PROBLEM TO WORK ON:
Starting at the first entry, print everything through the last exactly.

====== EXERCISE DATA ======

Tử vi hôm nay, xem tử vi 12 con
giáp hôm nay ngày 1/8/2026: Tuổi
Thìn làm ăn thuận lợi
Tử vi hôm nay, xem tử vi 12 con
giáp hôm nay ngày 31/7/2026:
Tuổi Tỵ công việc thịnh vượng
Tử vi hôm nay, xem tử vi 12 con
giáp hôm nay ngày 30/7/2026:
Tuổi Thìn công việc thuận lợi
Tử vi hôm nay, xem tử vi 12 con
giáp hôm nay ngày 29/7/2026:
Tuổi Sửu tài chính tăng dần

======

WRITTEN REPLY:
Tử vi hôm nay, xem tử vi 12 con
giáp hôm nay ngày 1/8/2026: Tuổi
Thìn làm ăn thuận lợi
Tử vi hôm nay, xem tử vi 12 con
giáp hôm nay ngày 31/7/2026:
Tuổi Tỵ công việc thịnh vượng
Tử vi hôm nay, xem tử vi 12 con
giáp hôm nay ngày 30/7/2026:
Tuổi Thìn công việc thuận lợi
Tử vi hôm nay, xem tử vi 12 con
giáp hôm nay ngày 29/7/2026:
Tuổi Sửu tài chính tăng dần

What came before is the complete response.